Açıklama
Hz. Mevlânâ Celâleddîn-i Rûmî, 800 yıl kadar önce yaşamış olmakla birlikte günümüzde sadece yaşadığı topraklarda değil, dünyanın dört bir tarafında tanınmakta ve eserlerinden faydalanılmaktadır. Onu ve fikirlerini evrensel kılan nedir, farklı din, kültür ve yaşam biçimini benimseyen insanlar yüzyıllar öncesi söylenmiş bu dizelerde neler buluyor?
Hz. Mevlânâ’nın “Ben o ilâhî gül bahçesinden ancak bir gül getirdim. Anlayana ve önyargısız bakana bu gül o bahçenin vasıflarını anlatmaya yeter.” dediği gibi, elimizdeki bu kitap o gülden bir yaprak getirmek için insanlara bir yaşam kılavuzu, bir yol gösterici olabilecek değerli rubâîlerden hazırlanmıştır. Hz. Pîr “Gül zamanı geçtiyse, gülü gül suyundan ara!” demiş. Biz de bu rubâîler arasından gül kokuları almaya, onun işaret ettiği yöne giderek yolumuzu tayin etmeye çalışmalıyız.
Esin Çelebi Bayru (Hz. Mevlânâ’nın 22. kuşak torunu)
Hz. Mevlânâ’nın rubâîlerinden meydana gelen bu eserde rubâîler hem Türkçe hem İngilizce olarak yer almaktadır. Okuyucu arzu ettiğinde çeviriler arasındaki farklı yorumları değerlendirebilsin diye her rubâî için Abdülbaki Gölpınarlı, Fürûzanfer ve Şefik Can olmak üzere üç kaynak verilmiştir. Bu çalışmanın, pek çok okuyucunun feyiz almasına vesile olmasını dileriz.
***
Although he lived 800 years ago, Mevlânâ Celâleddîn-i Rûmî is known not only in the lands where he lived but also all over the world and his works are widely utilized. What makes Rûmî and his ideas universal, what do people of different religions, cultures and lifestyles find in these verses spoken centuries ago?
As Rûmî said, “I have brought only one rose from that divine rose garden. For those who understand and look without prejudice, this rose is enough to describe the qualities of that garden.” This book has been prepared by valuable rubâîs that can be a life guide and a guide for people in order to bring a leaf from that rose. Rûmî said, “If the time for the rose has passed, look for the rose in rose water!” We should try to smell the fragrance of roses among these rubâîs and determine our path by going in the direction he points out.
Esin Çelebi Bayru (22nd generation granddaughter of Mevlânâ Celâleddîn-i Rûmî)

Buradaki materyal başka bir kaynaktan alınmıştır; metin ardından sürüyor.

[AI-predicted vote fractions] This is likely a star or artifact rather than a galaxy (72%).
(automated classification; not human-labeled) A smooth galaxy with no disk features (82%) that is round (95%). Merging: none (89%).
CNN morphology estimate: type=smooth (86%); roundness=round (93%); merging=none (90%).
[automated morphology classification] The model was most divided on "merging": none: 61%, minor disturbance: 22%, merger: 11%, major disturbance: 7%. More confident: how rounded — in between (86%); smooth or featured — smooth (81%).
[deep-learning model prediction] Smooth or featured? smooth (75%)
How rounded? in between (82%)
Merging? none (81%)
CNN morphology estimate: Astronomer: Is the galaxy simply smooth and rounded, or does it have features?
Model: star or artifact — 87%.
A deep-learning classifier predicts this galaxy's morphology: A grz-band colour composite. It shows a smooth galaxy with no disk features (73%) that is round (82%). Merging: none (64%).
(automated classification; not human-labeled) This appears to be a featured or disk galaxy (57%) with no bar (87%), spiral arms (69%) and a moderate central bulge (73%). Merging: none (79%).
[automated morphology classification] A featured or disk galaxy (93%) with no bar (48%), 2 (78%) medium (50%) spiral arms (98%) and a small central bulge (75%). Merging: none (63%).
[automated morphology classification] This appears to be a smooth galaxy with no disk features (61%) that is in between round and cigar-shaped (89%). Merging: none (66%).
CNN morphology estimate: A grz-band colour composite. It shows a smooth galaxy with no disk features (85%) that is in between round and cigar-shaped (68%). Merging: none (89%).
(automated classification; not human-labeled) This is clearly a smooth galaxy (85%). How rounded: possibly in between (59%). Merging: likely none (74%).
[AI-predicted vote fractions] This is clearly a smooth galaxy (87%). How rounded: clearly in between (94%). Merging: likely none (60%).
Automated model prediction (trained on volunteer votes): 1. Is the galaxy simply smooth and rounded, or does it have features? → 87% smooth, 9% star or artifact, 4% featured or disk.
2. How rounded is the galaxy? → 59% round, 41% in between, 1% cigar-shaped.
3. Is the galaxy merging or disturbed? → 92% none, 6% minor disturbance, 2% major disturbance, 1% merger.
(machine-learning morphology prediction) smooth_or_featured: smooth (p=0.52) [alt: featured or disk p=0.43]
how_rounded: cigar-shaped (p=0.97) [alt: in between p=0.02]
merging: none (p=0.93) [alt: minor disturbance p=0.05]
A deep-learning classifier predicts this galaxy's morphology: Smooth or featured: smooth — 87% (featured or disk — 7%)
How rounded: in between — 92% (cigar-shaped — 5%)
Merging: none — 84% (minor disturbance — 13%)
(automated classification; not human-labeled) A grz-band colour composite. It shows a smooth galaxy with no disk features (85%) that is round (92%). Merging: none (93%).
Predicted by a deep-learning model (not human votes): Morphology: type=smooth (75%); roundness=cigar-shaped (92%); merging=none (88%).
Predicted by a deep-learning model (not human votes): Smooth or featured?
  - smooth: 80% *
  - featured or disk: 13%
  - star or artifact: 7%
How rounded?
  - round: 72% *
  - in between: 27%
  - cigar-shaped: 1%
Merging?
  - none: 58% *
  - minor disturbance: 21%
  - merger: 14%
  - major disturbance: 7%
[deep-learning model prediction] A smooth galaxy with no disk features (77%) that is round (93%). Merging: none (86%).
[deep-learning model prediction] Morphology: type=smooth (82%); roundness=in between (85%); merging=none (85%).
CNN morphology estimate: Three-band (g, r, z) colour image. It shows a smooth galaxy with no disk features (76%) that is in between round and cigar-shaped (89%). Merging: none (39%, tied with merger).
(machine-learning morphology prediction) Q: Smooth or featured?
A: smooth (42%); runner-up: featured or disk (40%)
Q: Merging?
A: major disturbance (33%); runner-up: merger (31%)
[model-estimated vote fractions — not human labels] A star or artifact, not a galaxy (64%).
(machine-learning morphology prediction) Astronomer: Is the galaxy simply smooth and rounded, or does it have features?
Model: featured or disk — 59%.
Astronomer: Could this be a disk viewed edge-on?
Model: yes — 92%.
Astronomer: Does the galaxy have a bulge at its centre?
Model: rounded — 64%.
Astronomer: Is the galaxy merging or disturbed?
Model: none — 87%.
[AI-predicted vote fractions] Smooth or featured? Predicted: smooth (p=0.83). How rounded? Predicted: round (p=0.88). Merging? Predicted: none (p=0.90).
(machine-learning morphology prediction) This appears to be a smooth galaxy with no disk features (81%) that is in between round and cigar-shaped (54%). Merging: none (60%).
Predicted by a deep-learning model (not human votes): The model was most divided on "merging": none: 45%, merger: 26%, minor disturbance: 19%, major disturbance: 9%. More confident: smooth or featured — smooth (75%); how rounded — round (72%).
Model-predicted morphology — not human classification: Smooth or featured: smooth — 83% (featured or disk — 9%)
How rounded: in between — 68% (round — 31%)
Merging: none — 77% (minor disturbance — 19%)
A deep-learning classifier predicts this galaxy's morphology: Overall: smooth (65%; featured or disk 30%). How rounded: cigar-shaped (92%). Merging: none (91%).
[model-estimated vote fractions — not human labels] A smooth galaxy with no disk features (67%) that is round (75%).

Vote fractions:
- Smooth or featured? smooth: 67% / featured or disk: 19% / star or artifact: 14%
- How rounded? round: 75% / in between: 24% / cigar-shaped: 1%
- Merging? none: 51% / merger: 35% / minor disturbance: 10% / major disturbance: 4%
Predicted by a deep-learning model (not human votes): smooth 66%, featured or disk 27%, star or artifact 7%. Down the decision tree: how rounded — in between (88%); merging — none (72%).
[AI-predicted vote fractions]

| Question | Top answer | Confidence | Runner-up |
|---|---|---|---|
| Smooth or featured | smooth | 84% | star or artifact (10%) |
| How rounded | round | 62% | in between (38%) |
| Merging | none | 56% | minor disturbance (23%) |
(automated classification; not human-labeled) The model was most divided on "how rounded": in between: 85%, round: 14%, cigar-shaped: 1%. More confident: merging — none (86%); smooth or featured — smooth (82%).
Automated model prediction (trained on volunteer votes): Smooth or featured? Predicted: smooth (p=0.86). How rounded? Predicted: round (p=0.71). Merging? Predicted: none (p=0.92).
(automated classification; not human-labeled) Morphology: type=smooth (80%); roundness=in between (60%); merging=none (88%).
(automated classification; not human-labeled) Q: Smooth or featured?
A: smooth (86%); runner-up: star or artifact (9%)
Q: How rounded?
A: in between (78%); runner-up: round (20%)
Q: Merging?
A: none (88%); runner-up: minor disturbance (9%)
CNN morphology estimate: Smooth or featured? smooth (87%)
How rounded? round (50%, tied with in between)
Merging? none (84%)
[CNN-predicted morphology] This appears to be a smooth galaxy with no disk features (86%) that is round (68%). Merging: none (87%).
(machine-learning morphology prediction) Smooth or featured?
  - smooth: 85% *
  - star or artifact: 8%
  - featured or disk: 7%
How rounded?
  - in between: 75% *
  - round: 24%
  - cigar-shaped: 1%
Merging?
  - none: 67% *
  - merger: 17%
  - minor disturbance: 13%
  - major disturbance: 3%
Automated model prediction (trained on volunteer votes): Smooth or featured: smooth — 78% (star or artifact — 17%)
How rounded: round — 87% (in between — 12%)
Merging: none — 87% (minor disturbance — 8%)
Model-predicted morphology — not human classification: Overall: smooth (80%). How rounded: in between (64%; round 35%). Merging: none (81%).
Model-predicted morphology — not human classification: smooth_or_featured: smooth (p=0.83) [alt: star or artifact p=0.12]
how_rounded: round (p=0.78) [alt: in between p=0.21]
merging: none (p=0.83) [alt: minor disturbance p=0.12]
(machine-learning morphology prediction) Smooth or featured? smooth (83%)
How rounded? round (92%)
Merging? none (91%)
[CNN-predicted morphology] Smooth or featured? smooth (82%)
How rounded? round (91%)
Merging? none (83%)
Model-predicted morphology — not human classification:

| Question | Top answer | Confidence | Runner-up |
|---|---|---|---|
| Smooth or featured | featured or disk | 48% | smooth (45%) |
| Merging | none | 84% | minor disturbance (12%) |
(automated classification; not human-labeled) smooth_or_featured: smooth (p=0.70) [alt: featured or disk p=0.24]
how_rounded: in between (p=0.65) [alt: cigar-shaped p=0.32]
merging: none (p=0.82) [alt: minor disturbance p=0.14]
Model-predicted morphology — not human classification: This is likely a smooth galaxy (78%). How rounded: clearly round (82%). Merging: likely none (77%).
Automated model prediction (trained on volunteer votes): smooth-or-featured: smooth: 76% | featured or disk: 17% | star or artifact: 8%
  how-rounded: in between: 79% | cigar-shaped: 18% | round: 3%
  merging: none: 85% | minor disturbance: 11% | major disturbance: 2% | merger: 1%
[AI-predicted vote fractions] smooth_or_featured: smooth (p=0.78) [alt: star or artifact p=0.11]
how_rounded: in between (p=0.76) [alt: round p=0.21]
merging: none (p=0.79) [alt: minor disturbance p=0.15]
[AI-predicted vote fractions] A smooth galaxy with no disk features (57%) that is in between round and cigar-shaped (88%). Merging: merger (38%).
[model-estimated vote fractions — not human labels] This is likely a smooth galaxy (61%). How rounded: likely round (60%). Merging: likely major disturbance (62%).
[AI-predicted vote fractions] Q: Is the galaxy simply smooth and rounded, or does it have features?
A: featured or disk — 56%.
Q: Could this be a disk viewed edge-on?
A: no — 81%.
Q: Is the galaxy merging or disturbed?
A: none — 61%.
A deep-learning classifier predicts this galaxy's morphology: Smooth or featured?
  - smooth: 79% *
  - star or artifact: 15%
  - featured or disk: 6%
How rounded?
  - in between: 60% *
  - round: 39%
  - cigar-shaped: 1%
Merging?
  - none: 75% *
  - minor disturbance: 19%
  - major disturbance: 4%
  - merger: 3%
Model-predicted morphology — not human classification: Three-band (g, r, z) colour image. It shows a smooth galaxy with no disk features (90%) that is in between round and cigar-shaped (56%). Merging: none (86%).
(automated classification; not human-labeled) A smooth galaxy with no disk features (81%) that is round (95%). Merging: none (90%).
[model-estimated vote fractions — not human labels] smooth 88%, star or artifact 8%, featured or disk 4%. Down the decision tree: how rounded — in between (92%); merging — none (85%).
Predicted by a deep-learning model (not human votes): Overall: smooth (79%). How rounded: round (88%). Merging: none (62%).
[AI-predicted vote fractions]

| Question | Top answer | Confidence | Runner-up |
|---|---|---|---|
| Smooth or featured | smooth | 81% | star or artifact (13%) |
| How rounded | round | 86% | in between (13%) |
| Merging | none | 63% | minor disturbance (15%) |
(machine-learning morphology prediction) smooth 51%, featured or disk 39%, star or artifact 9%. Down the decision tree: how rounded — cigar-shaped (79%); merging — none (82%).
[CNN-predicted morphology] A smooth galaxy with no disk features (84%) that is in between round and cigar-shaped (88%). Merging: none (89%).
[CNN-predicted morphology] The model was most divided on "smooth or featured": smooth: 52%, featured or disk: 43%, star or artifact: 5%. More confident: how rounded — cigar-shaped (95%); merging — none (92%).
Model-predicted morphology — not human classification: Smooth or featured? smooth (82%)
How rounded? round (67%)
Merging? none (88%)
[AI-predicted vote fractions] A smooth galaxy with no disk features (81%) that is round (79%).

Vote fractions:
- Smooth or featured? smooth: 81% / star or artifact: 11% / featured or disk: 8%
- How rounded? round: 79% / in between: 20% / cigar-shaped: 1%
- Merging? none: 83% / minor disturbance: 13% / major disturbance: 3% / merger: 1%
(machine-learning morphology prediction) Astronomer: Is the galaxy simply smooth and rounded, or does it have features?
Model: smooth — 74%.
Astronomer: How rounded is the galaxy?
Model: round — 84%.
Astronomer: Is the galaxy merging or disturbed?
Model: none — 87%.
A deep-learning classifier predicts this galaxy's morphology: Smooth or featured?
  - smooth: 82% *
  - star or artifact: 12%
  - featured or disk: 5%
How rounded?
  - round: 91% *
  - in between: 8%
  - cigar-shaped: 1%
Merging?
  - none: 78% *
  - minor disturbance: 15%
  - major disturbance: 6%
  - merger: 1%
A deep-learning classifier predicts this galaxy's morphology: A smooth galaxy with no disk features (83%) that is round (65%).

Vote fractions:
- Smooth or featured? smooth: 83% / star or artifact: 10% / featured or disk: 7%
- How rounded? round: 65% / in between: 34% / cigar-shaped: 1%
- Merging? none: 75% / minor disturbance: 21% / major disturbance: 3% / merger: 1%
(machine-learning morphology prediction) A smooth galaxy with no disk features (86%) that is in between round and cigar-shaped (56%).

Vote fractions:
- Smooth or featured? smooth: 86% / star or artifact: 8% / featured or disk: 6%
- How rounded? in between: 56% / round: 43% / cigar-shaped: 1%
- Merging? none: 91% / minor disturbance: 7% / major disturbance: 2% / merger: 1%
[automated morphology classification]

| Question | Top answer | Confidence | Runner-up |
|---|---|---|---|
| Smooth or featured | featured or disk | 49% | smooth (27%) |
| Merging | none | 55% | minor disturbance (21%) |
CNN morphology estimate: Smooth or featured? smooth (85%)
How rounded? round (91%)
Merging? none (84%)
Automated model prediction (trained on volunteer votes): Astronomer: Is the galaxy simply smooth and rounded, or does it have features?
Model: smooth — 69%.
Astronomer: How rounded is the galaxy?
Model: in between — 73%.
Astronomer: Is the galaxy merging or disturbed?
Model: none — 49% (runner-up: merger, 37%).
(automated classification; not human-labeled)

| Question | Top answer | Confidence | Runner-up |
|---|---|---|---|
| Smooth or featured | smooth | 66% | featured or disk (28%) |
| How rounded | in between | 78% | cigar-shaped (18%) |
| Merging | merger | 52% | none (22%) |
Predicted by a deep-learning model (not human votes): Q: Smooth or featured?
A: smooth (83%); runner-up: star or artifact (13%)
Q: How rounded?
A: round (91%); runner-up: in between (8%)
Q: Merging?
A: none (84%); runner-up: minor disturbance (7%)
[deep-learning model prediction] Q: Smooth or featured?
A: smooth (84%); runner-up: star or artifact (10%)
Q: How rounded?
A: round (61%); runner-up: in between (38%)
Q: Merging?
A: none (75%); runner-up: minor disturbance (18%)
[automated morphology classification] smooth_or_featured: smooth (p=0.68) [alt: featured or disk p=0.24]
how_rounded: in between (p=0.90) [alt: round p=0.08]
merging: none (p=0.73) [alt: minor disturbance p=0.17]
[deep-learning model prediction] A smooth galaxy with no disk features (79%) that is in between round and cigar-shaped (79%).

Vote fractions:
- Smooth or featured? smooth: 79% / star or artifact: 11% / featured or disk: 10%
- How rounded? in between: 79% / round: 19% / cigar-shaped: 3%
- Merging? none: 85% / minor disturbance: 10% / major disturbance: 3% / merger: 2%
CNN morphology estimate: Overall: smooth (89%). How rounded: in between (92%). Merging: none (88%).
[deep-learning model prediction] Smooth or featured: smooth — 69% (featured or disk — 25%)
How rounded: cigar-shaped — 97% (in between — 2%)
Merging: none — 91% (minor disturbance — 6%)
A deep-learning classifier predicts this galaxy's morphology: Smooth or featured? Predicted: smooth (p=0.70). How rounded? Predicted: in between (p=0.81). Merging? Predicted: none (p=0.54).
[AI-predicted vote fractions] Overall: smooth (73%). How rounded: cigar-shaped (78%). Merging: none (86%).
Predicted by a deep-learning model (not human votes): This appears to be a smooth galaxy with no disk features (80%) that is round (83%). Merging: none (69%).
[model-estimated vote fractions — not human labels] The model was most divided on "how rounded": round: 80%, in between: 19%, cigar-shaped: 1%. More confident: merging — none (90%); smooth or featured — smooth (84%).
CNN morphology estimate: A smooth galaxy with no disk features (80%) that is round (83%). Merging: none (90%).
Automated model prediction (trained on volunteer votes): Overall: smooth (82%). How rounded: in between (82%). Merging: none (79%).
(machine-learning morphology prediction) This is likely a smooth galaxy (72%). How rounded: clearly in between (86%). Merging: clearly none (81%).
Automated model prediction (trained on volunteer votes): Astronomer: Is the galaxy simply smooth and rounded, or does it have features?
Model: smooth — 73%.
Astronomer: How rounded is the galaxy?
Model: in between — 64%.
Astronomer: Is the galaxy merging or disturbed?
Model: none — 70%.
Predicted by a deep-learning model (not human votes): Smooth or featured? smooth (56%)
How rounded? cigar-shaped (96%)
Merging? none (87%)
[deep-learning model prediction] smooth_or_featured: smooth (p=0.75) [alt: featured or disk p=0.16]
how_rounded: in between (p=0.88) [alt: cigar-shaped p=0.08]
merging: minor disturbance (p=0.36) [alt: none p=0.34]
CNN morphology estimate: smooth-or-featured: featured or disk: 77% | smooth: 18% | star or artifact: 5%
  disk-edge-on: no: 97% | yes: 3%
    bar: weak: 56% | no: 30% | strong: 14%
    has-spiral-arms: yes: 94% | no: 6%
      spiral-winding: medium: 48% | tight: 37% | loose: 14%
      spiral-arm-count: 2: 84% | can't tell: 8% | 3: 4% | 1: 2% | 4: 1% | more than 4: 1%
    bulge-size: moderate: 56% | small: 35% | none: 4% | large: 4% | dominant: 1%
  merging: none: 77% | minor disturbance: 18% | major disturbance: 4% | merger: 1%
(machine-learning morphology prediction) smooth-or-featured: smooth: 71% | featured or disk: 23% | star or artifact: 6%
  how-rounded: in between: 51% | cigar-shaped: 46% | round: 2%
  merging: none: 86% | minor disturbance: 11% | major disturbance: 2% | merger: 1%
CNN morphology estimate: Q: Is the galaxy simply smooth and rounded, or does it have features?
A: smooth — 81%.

This work, which consists of rubâîs of Rûmî, includes both Turkish and English translations of the rubâîs. Three sources are given for each rubâî: Abdülbaki Gölpınarlı, Fürûzanfer and Şefik Can, so that the readers can evaluate the different interpretations between the translations if they wish. We hope that this work will be a source of inspiration for many readers.